Żywność i napoje bezalkoholowe podrożały w skali roku o 4,4 proc, podobnie prąd. Ceny paliw skoczyły aż o 33 proc. - podaje Główny Urząd Statystyczny. Przyzwyczajeni do określonego standardu życia single muszą ostro ciąć wydatki.
Portfel młodego pracownika korporacji policzyła “Gazeta Wyborcza”. Nasz bohater zarabia nieco ponad 5 tysięcy złotych, czyli trochę powyżej średniej krajowej.
Po spłacie raty kredytu hipotecznego (1500 zł), zapłaceniu czynszu, rachunków za prąd, gaz, śmieci, wodę, internet, telefon, Netflixa (700), opłaceniu karnetu na siłownię i karty miejskiej (250 zł), zostaje 2550 zł na tak zwane życie.
Po odliczeniu pieniędzy na przyjemności - kino, teatr, wyjścia do restauracji z przyjaciółmi - na jedzenie zostaje około 2 tys. złotych. Tymczasem ceny żywności również szaleją.
Z danych udostępnianych przez portal dlahandlu.pl wynika, że za chleb trzeba zapłacić średnio 86 groszy więcej niż w zeszłym roku. W przypadku mleka różnica wynosi 44 gr. Opakowanie 10 jaj podrożało zaś średnio o 68 gr.
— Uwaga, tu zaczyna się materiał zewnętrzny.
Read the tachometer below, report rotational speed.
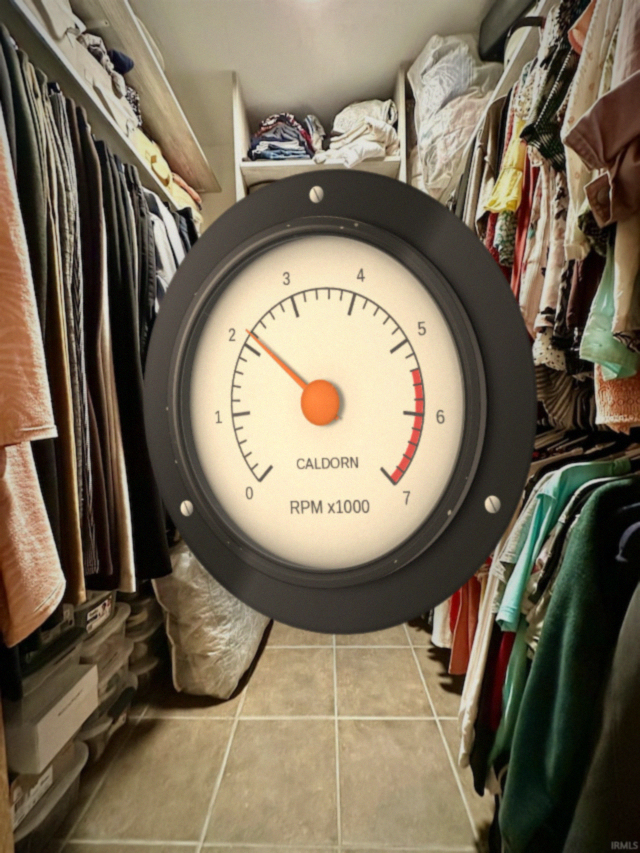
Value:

– Wszystkie artykuły zdrożały średnio o 5 proc. rok do roku. To najwyższy skok cen od 2001 roku – mówi Andrzej Gantner, dyrektor generalny Polskiej Federacji Producentów Żywności.
W takiej sytuacji każdy nieprzewidziany wydatek: zakup odzieży, koperta na wesele lub - o zgrozo - wizyta u dentysty, stają się poważnym kłopotem.
Co ma robić singiel z Warszawy? Zmienić pracę, wziąć drugi kredyt, wrócić do rodziców albo w końcu znaleźć żonę lub męża? W rzeczywistości po godzinach łapie dodatkowe “fuchy” - na przykład udziela korepetycji, przywozi słoiki w domu, tnie wydatki na kulture i czeka na lepsze czasy…
Inflacja w Polsce
Zdaniem analityków, inflacja stanie się w najbliższych miesiącach skrajnym problemem gospodarek całego świata. Polska jest zaś obecnie państwem z najwyższą inflacją w całej Unii Europejskiej.
– W Polsce inflacja jest bagatelizowana przez rządzących. Mamy wyścig populizmu, tanich obietnic. Trudno mi wskazać program, który nie byłby populistyczny – mówi prof. Ryszard Bugaj.
Mocno zaszkodzić nam mogą masowe wyjścia do kina czy restauracji, wyjazdy na urlopy i wiele innych "zakazanych przyjemności", o które było trudno przez ostatnie 1,5 roku.
– Będziemy mieli szok popytowy w gospodarce – ostrzega prof. Bugaj. Masowy popyt na ograniczony produkt zgodnie z podstawowymi prawami ekonomii spowoduje zaś wzrost cen. Czyli inflacja z obecnego kłusa przejdzie w pełny galop.